でも、2人のコンビネーションだって負けてない。
ユノの奇策で、何とか勝てた2人。
皆は、部品を好きなだけ取っていくと、ダック荘へと帰って行った。
「ミク」
帰ろうとした時、教官に呼び止められた。
「なんですか?」
教官は、ちょっと悲しそうな顔。
「ハルキは」
・・・
「ハルキは、元気か?」
・・・教官が言おうとしているのは、わかっている。
―――ハルキのメンタルのことだと思う。
ハルキは、仲間をLOSTさせてしまった。
あの戦いの直後、ハルキはその場に倒れた。
そのままサクヤとともに、先生の家へと運んだ。
それから数日、ハルキは落ちこむばかりだった。
あいている前の2つの席―――
―――余計に切なかった。
やっと仲間が入った、とおもったらぁ・・・
いうこと聞いてくれないし!
無駄にプライド高いし!
喧嘩ばっかだし!
本当、ハルキは苦労人だよね、笑。
でも、今は・・・
「すごく元気です。
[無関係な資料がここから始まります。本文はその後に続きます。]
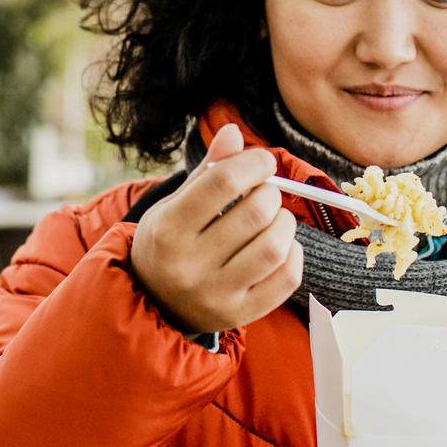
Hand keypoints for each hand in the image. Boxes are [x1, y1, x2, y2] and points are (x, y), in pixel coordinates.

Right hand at [128, 122, 303, 335]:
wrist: (153, 302)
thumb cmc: (169, 243)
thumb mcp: (175, 204)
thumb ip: (208, 170)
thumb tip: (234, 131)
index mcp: (169, 228)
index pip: (224, 181)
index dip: (253, 162)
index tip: (263, 161)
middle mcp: (189, 265)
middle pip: (255, 213)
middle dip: (271, 192)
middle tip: (266, 192)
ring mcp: (214, 294)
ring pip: (274, 247)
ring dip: (285, 222)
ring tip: (276, 217)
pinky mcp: (238, 315)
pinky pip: (285, 280)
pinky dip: (294, 254)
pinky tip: (283, 245)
今から行こうかと思って」
にこっと笑って言ってみる。
教官も笑う。
「そうか。しかしだな、今日はもう遅い。明日にしろ」
「はーい」
カバンを肩にかけながら、そういう。
家に帰ると、先生が待っていた。
律儀に料理も食べずに・・・
それなのに、温かい料理があって・・・先生って、お母さんみたいだね、笑。
「ありがとうございます」
「いいのよ。さ、食べてしまいましょう」
「はい」
一緒に食べるご飯って、やっぱり美味しい。
翌日。
朝からLBX塚のLBXが、本社へと送り届けられる。
昨日の6人で、見送りにやってきた。
―――何度も来たことあるけど、やっぱり切ない。
「きっとまた、役に立つよね」
「あぁ!」
「そうね」
遠ざかる船を、私たちはずっと見つめていた。
―――それと同時に、客船もやってきた。
そこから降りてきた顔―――
あでやかな黒髪に、ピンク色のたれ目の瞳、はっきり言えば、出るところは出てないけど、とってもかわいくて、大和撫子って感じの少女―――
「ナナミ、待ってたよ」
「あっ、ミクさん!お久しぶりですわ!」
―――彼女は、私たちの同級生の神無月ナナミ。
1年生の間は、ヨーロッパ留学していて、ヨーロッパ大会のチャンピオン。
神無月財閥のご令嬢でもある。
そして―――
「ユノ、今日からこの子、第4小隊だから」
「本当!?」
―――ジェノックの、新しい仲間。